MassPike May Delay Toll Vote for New Transportation Chief

Massachusetts Turnpike Authority officials may postpone a vote on proposed toll hikes to give incoming Transportation Secretary Jim Aloisi time to review the agency's books.

Aloisi will begin his new position in early January after current Massachusetts Transportation Secretary Bernard Cohen vacates the post. MassPike executive director Alan LeBovidge said while the Jan. 15 agenda includes a vote on the proposed toll increases, Aloisi may opt to wait and analyze the authority's finances further.

With a $12.1 million deficit in its current budget, MassPike is in need of additional revenue. It did reduce its derivative risk recently when officials last week paid Lehman Brothers Special Financing Inc. $3.4 million to terminate five fixed-to-floating-rate SIFMA swaptions that had yet to be exercised. The authority had already received premium payments totaling $35 million from Lehman over the past few years.

"I felt we had to act because Lehman is trying to get these swaptions transferred to another party that's not in bankruptcy and say that we don't have the right to do what we're doing," LeBovidge said. "So you have to strike while the iron's hot."

In 2002, MassPike entered into the Lehman swaptions to help offset five floating-to-fixed-rate swaptions based off of the London Interbank Offered Rate with UBS Securities LLC. UBS has exercised its right on all of the swaps, costing the authority additional interest payments. MassPike now plans to refinance in early 2009 $800 million of fixed-rate debt into variable-rate mode to better match the five UBS swaps.

Citi and JPMorgan will structure $229 million and $207 million, respectively. Morgan Stanley and Merrill Lynch & Co. will price $185 million each. The state has extended its appropriation pledge on the deal. LeBovidge said removing the Lehman swaptions from the authority's books will help MassPike at pricing.

"Hopefully by then we'll have a traffic and revenue report, we'll have this off our plate, and hopefully we'll have a toll increase passed and with a guarantee from the state," he said. "We should hopefully be able to get a decent interest rate on the variable-rate debt."

Aloisi, who is partner at Goulston & Storrs PC and a member of the state's Transportation Finance Commission, is a controversial choice for the position. Aloisi helped draft the 1997 legislation that framed the current funding structure of the Central Artery project, called the Big Dig.

Many believe that framework is inequitable as east-west motorists on I-90 pay tolls while users of I-93, which runs north-south through the greater Boston area, do not.

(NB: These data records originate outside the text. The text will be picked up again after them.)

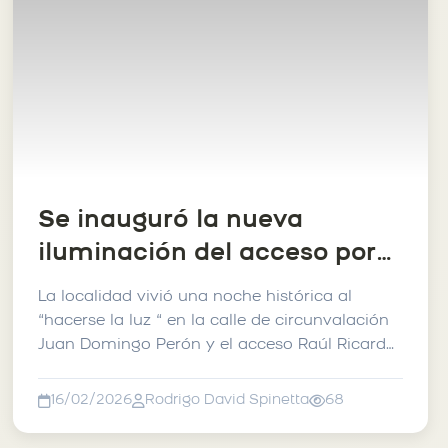
Se inauguró la nueva
iluminación del acceso por
tierra a Norberto De La
La localidad vivió una noche histórica al
Riestra.
“hacerse la luz “ en la calle de circunvalación
Juan Domingo Perón y el acceso Raúl Ricardo
Alfons�...
16/02/2026
Rodrigo David Spinetta
68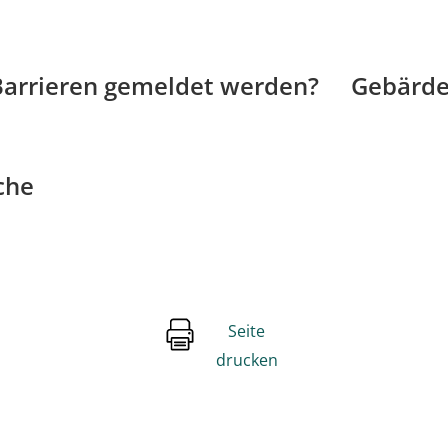
arrieren gemeldet werden?
Gebärde
che
Seite
drucken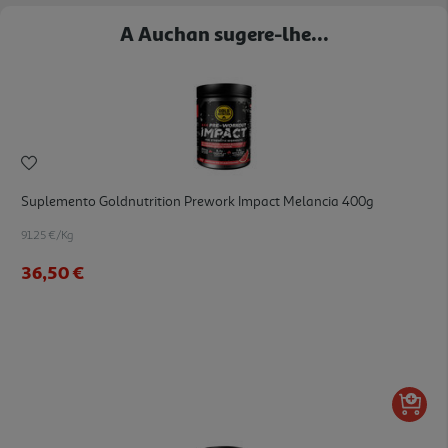
A Auchan sugere-lhe...
Suplemento Goldnutrition Prework Impact Melancia 400g
91.25 €/Kg
36,50 €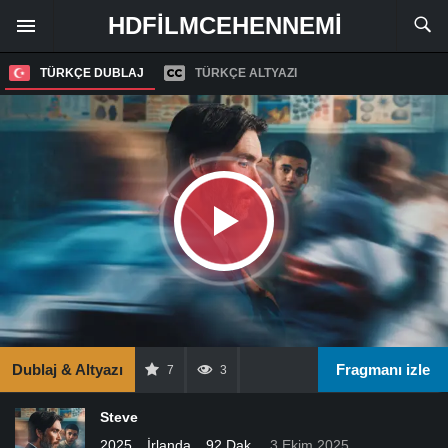
HDFILMCEHENNEMI
TÜRKÇE DUBLAJ
TÜRKÇE ALTYAZI
Dublaj & Altyazı
Fragmanı izle
7
3
Steve
2025
İrlanda
92 Dak.
3 Ekim 2025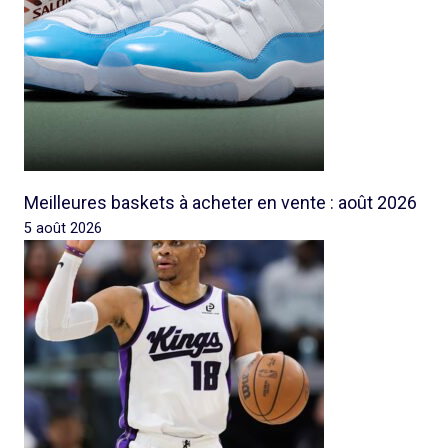
Meilleures baskets à acheter en vente : août 2026
5 août 2026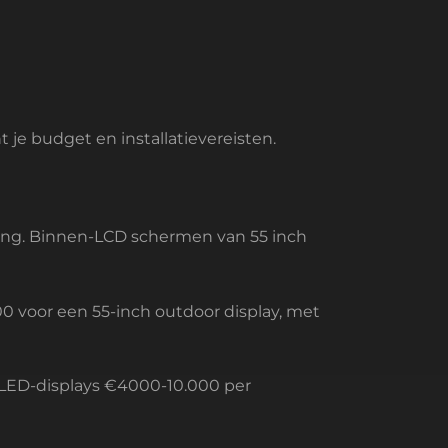
 je budget en installatievereisten.
ssing. Binnen-LCD schermen van 55 inch
0 voor een 55-inch outdoor display, met
 LED-displays €4000-10.000 per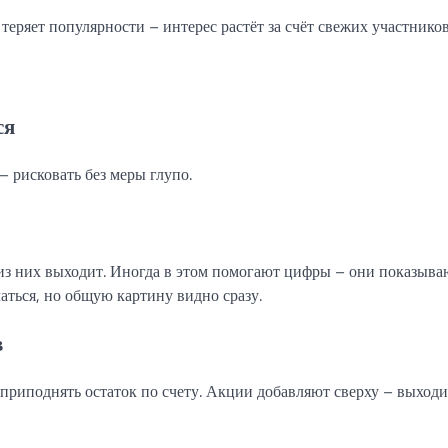
еряет популярности – интерес растёт за счёт свежих участников
ся
– рисковать без меры глупо.
о из них выходит. Иногда в этом помогают цифры – они показыва
аться, но общую картину видно сразу.
в
приподнять остаток по счету. Акции добавляют сверху – выходи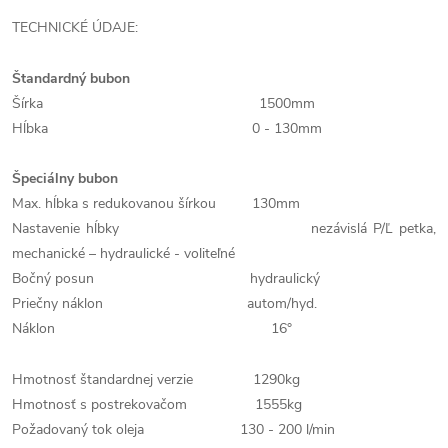
TECHNICKÉ ÚDAJE:
Štandardný bubon
Šírka 1500mm
Hĺbka 0 - 130mm
Špeciálny bubon
Max. hĺbka s redukovanou šírkou 130mm
Nastavenie hĺbky nezávislá P/Ľ petka,
mechanické – hydraulické - voliteľné
Bočný posun hydraulický
Priečny náklon autom/hyd.
Náklon 16°
Hmotnosť štandardnej verzie 1290kg
Hmotnosť s postrekovačom 1555kg
Požadovaný tok oleja 130 - 200 l/min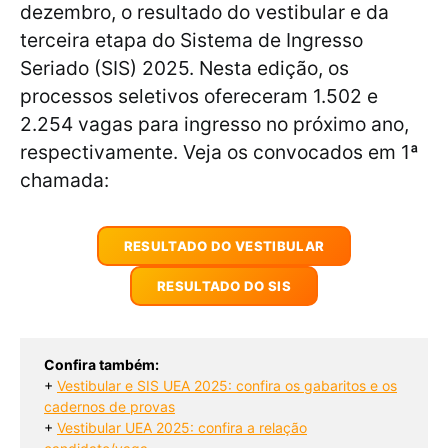
dezembro, o resultado do vestibular e da
terceira etapa do Sistema de Ingresso
Seriado (SIS) 2025. Nesta edição, os
processos seletivos ofereceram 1.502 e
2.254 vagas para ingresso no próximo ano,
respectivamente. Veja os convocados em 1ª
chamada:
RESULTADO DO VESTIBULAR
RESULTADO DO SIS
Confira também:
+ 
Vestibular e SIS UEA 2025: confira os gabaritos e os
cadernos de provas
+ 
Vestibular UEA 2025: confira a relação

The Central Artery project and I-93 are part of the Metropolitan Highway System, which has roughly $2.2 billion of debt outstanding.

"I think the flaw has been-and this has nothing to do with Jim Aloisi-that the political leadership of this state has never stepped forward and given the go-ahead to have toll increases sufficient to pay for the debt and maintenance obligations," said Michael Widmer, president of the Massachusetts Taxpayers Foundation, which reviews taxation and public policy in the Bay State.

Others question why someone who was involved with creating a problematic financing structure should then be called in to repair and reform that system.

"My concern with this appointment is not with the individual - Aloisi's a talented person," said Sen. Mark Montigny, D-Second Bristol and Plymouth, who chairs the Joint Committee on Bonding, Capital Expenditures, and State Assets. "It's that he's made a lot of money off of the creation and then demise...There's a feeling in the public that any firm or individual connected to that is now blemished."

Yet Widmer stressed Aloisi's knowledge and political savvy.

"I think in the questioning of his affiliation of the Central Artery and tarnishing him with that, I think his policy strengths have been ignored," he said. "And I think the intersection of policy and political skills is exactly what we need at this point in time in terms of our transportation mess. And it's a mess."